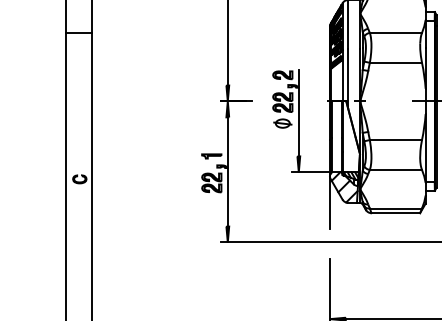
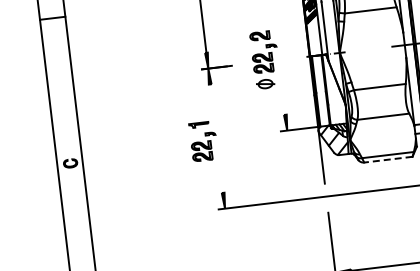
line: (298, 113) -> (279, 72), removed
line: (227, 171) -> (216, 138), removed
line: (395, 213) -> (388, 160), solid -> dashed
^^^^^^^^^^^^^^^^
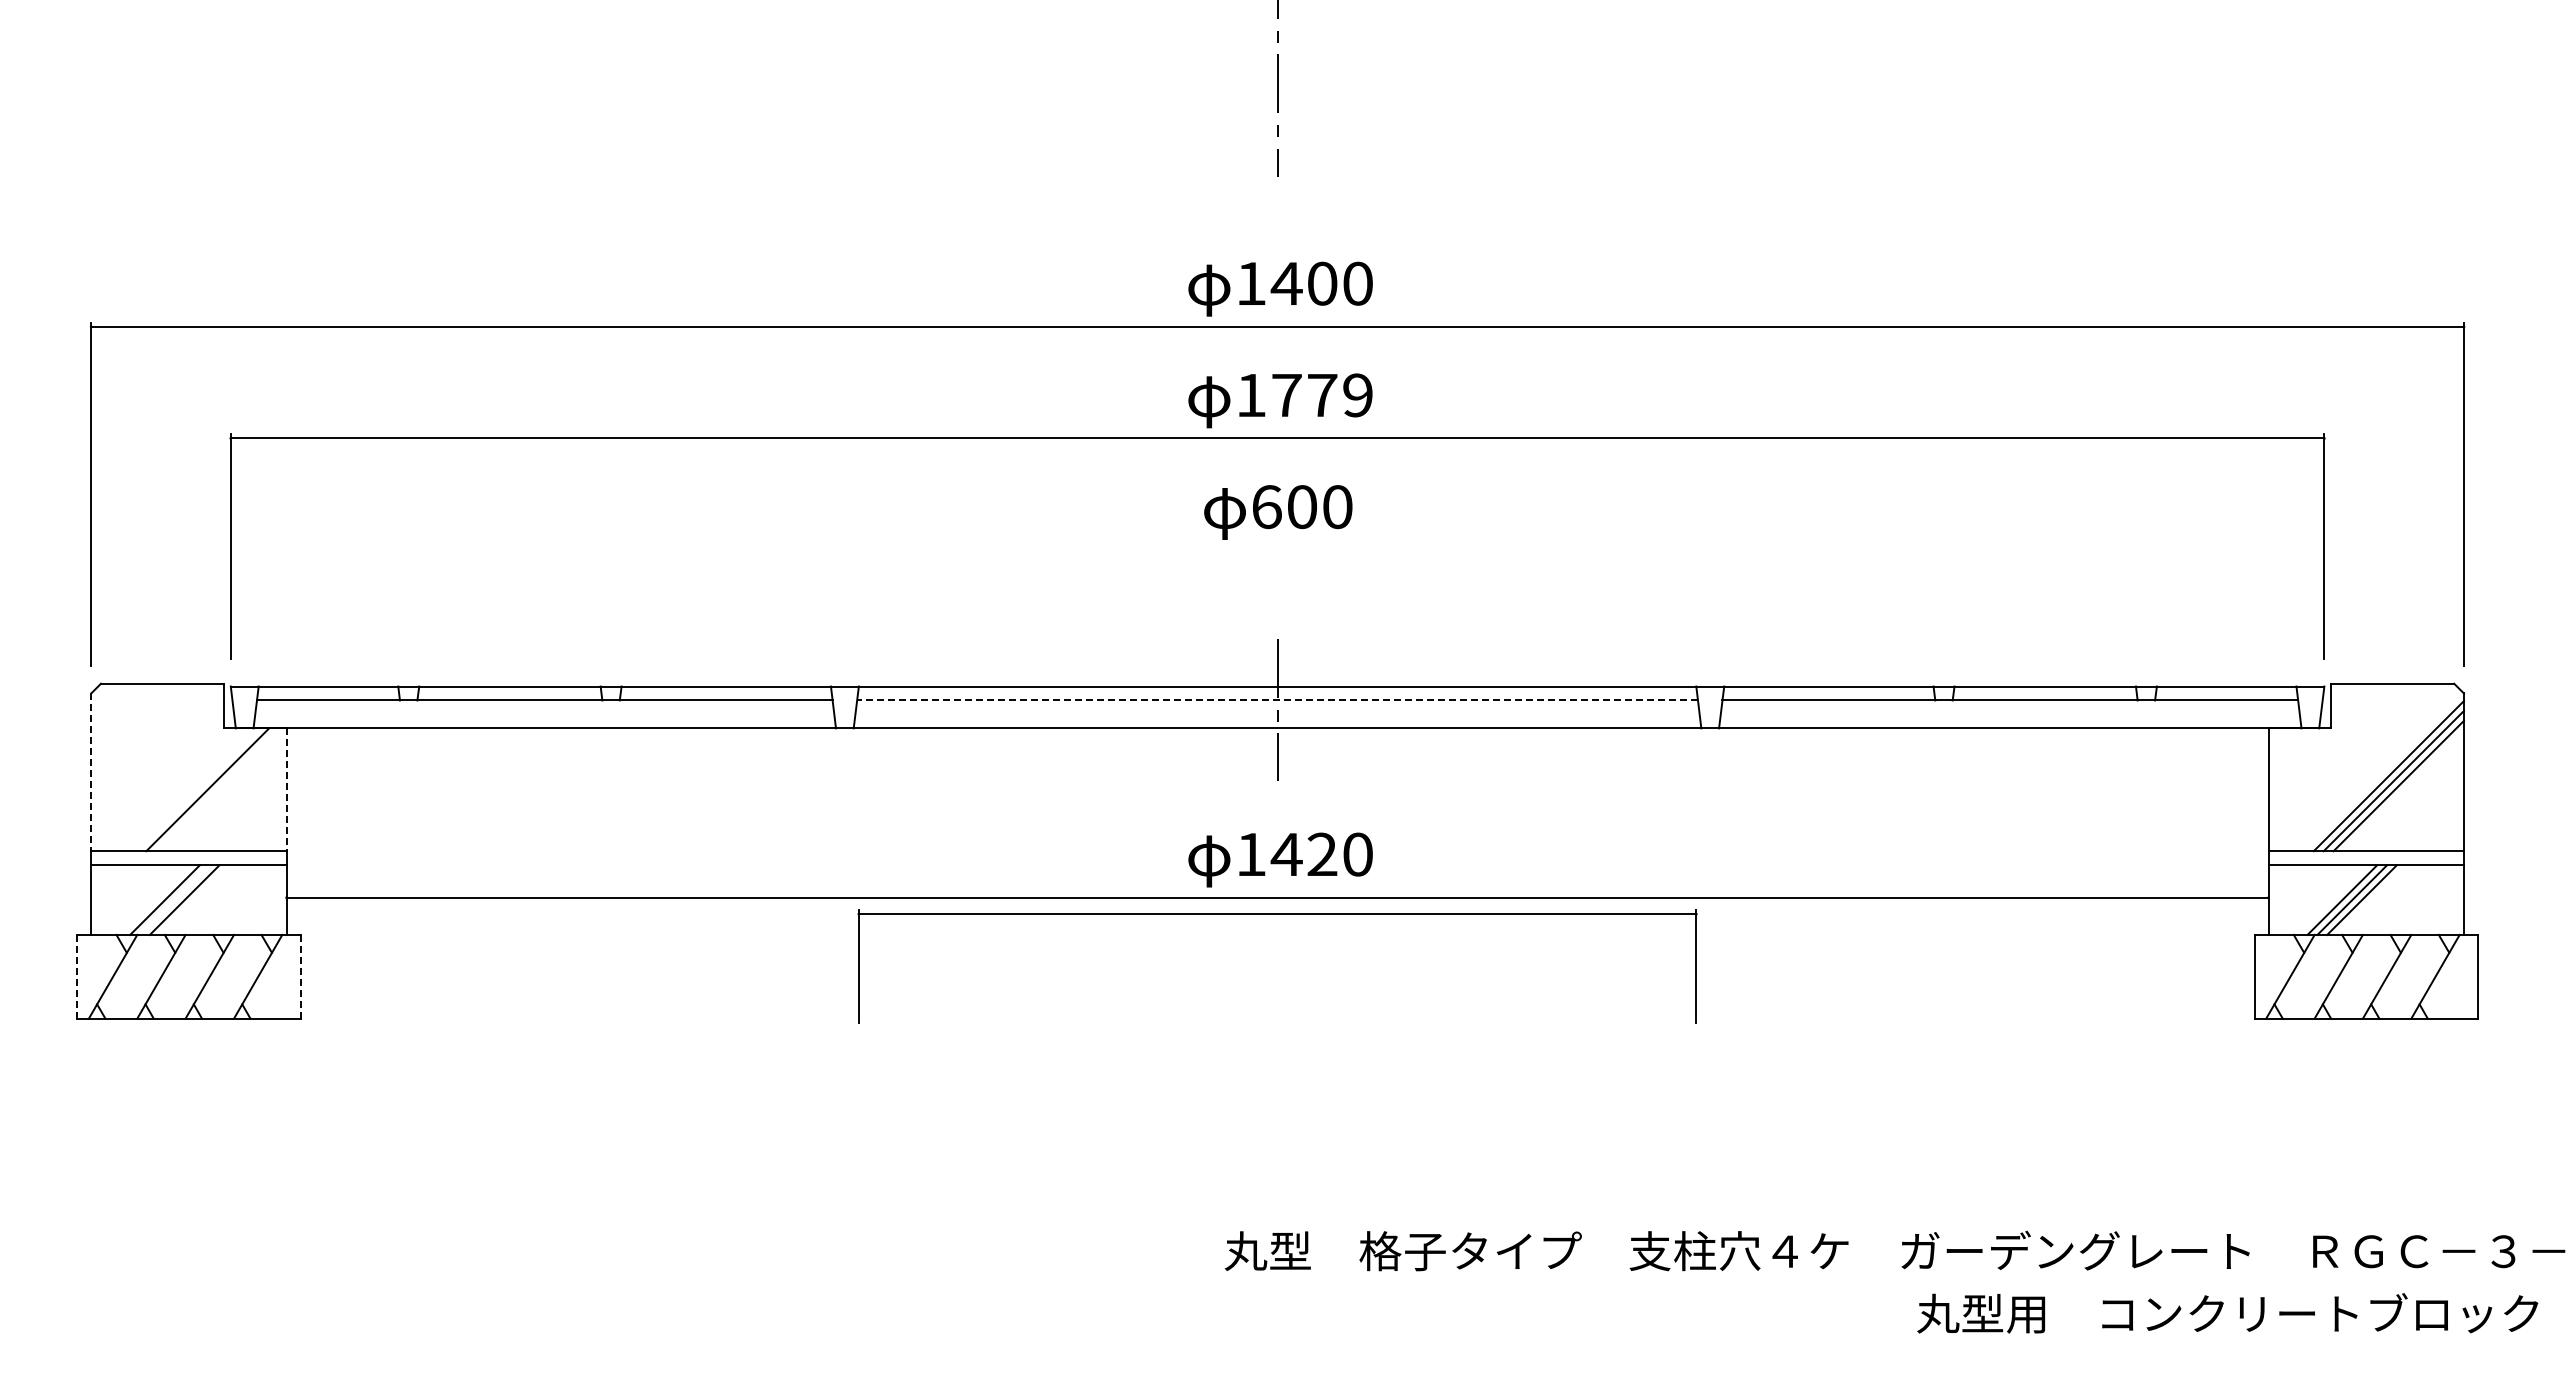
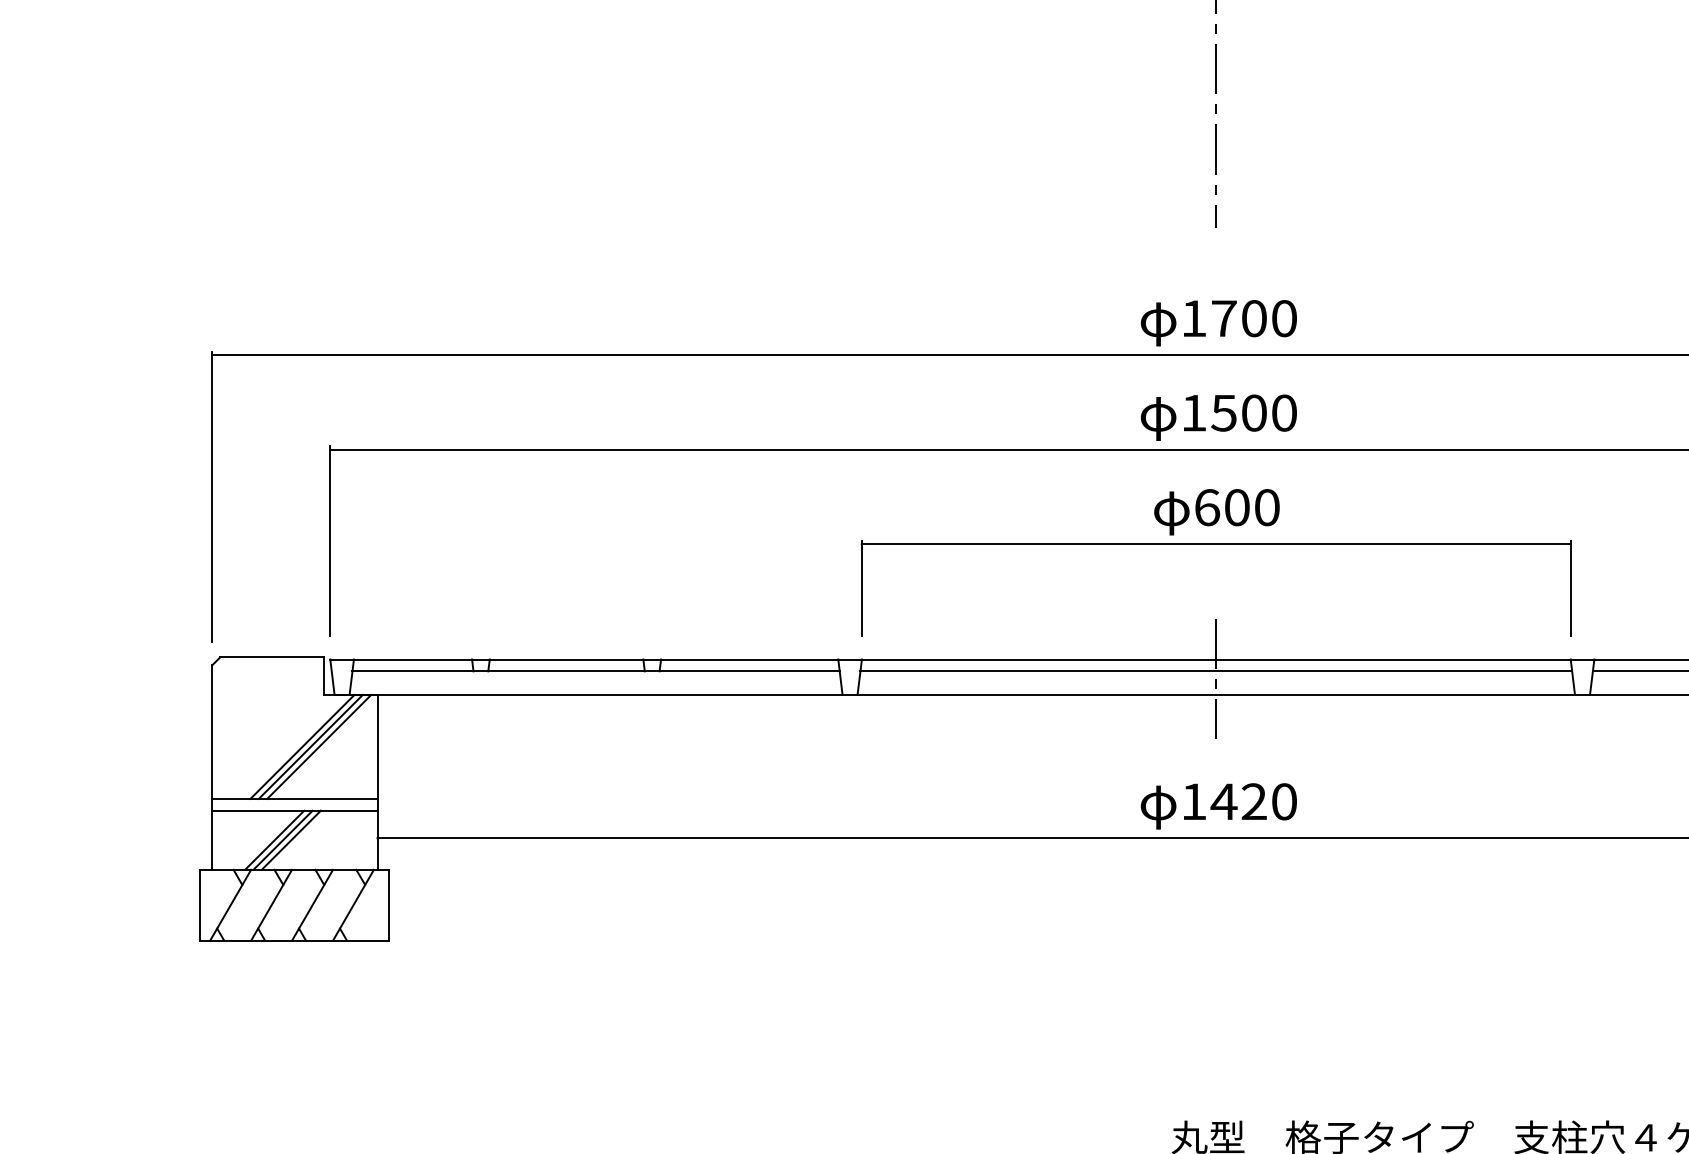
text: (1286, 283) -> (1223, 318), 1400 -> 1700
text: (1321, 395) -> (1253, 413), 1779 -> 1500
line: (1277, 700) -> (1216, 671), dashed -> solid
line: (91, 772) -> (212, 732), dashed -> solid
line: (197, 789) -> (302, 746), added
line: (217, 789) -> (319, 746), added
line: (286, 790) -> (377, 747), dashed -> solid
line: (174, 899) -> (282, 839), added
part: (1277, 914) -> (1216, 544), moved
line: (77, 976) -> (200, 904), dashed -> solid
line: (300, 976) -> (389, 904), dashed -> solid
^^^^^^^^^^^^^^^^
Starting with the line that holds "line: (197, 789) -> (302, 746), added" and ending with the line that holds "line: (300, 976)", retype every line in the data above exactly, and nothing else.

line: (197, 789) -> (302, 746), added
line: (217, 789) -> (319, 746), added
line: (286, 790) -> (377, 747), dashed -> solid
line: (174, 899) -> (282, 839), added
part: (1277, 914) -> (1216, 544), moved
line: (77, 976) -> (200, 904), dashed -> solid
line: (300, 976) -> (389, 904), dashed -> solid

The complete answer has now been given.